Mehl now works as a fulltime artist in a live/work studio near Lake Cliff Park, but he is an environmental scientist by education and trade. His current collection of work, called “Intuitive Geometry,” contains sculptures ranging from 6 inches to 14 feet tall. They are made of varying materials but all have a similar shape and feel.

Smaller ones are carved from clay and cast in bronze. One is a massive piece of glass. Mehl also works in ceramic and a traditional Korean art form, Hanji.

“What do they look like to you?” he asks of the sculptures.

Bones? Alien bones? Driftwood?

“Yeah, I’ll take that,” he says.

They look like something from nature that you can’t quite place.

Mehl is a rock climber and cave explorer — he also likes surfing and kayaking — with tales from all over Asia. He went to Korea originally to teach English but wound up taking a job teaching environmental science. That’s where he learned some traditional Korean sculpture techniques from a student who was a generational sculptor. He had known for years that art was his true passion when, in 2008, he decided to focus on sculpture.

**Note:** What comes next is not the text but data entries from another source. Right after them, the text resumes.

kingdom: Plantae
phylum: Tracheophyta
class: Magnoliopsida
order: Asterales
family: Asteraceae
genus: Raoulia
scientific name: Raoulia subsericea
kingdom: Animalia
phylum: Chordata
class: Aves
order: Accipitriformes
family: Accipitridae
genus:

Abstract sculpture appeals to him because it imposes upon space and forces the viewer to interact with it, he says.

He carried an 8-foot unfinished sculpture from Korea to Oregon, not sure what to do with it or whether it was finished. And then he brought it all the way to Dallas, where he decided it was finished, and it became the first piece in the “Intuitive Geometry” series.

“I spend a lot of time outdoors, trying to get as far off the beaten path as possible,” he says.

As a college student in Nacogdoches, he saved money for future travels by living in a tent instead of paying rent. He paid for that with his health, however, contracting Lyme disease, which has taken years to overcome.

That experience did not keep him indoors, though. He slept outside in a hammock in Costa Rica and took risky kayak trips in Vietnam.

Settling in Dallas for a while has allowed him to bring the focus of his work to a point. He’s got a show coming up in April at JM Gallery Downtown.

Catch him while you can.

“I start to feel like I have to go somewhere,” he says.